Okinawa Gov. Denny Tamaki met on Friday with Prime Minister Shinzo Abe and called for the launch of trilateral talks involving Washington to review a plan to transfer a key U.S. military base within the prefecture after a referendum showed strong local opposition to the plan.

Tamaki told reporters after the meeting in Tokyo that the prime minister did not directly respond to the request but that Abe said he intends to continue talks with him.

The request comes after a nonbinding referendum in Okinawa Prefecture on Sunday showed that more than 70 percent of voters rejected the plan to move U.S. Marine Corps Air Station Futenma from a crowded residential area of Ginowan to the less populated coastal zone of Henoko.
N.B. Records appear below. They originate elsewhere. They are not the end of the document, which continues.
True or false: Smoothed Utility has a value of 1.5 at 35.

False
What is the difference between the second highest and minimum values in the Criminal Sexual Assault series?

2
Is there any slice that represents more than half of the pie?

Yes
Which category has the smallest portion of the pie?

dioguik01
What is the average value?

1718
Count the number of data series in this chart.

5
The plan originated in an agreement reached between the Japanese and U.S. governments in 1996.

Tamaki visited Abe to report on the outcome of the referendum, which asked whether Okinawa residents agreed with the landfill work being undertaken in Henoko.

The referendum ordinance requires the governor to report the outcome to the Japanese premier and U.S. President Donald Trump when any of three options -- "yes," "no" or "neither" -- are approved by a quarter of eligible voters.
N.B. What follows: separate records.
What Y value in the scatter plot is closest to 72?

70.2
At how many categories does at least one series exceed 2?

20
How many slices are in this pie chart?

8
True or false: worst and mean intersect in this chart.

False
"It's extremely significant that the will of people (in Okinawa) urging (the government) to give up the transfer to Henoko was clearly shown for the first time" through the referendum, Tamaki said at the outset of the meeting. He asked Abe to "immediately" stop the construction work.

(Photo taken Feb. 23, 2019, from a Kyodo News plane shows the relocation site for U.S. Marine Corps Air Station Futenma in the Henoko coastal district of Nago.)

The central government has said it has no plan to stop the work and will proceed with the project regardless of the outcome, saying it is the "only solution" for removing the dangers posed by the Futenma base without undermining the deterrence provided by the Japan-U.S. security alliance.

"While taking the outcome seriously, we would like to produce results step by step to reduce the burden" of Okinawa in hosting the bulk of U.S. military bases in Japan, Abe said in the meeting.

Deputy Chief Cabinet Secretary Kotaro Nogami said at a press conference later in the day that the central government should be responsible for negotiating with the U.S. government on the matter when necessary.

Tamaki, who was elected governor last September on a platform of blocking the relocation plan, also paid a visit to the U.S. Embassy in Tokyo so that the outcome will be reported to Trump.

Deputy Chief of Mission Joseph Young said he will convey the result to U.S. Ambassador to Japan William Hagerty, according to the governor.

At a press conference at the Foreign Correspondents' Club of Japan later Friday, Tamaki said the outcome fully reflects how people in Okinawa feel about the Futenma base issue and should be more respected than anything else.

"What is being tested now is democracy of the Japanese government," he added.

In the plebiscite, 71.7 percent of the voters voted "no," while some 19 percent voted in favor of the plan and 8.7 percent voted "neither."

Jinshiro Motoyama, who represents a civic group that collected signatures from more than 90,000 people to realize the poll, said at the press conference that "the central government should not trample on the Okinawa people's will."

The 27-year-old graduate student staged a hunger strike for 105 hours, after five cities in Okinawa refused to participate in the poll as they believed an initially planned yes-no vote would not truly reflect opinions among local residents. The five cities changed their position after the ordinance on the referendum was revised to allow the choice of a third option of "neither."

Many Okinawa residents have long hoped for the Futenma base to be moved out of the prefecture as they are frustrated with noise, crimes and accidents linked to U.S. military presence.

Opponents of the relocation plan insist the replacement facility will destroy the marine ecosystem off the Henoko coast -- home to an endangered species of dugong.

Ten civic groups from Hokkaido, Tokyo, and Fukuoka and other prefectures campaigning for transferring U.S. bases in Okinawa to other parts of Japan issued a joint statement Thursday demanding a halt to the plan to build a new facility in Henoko.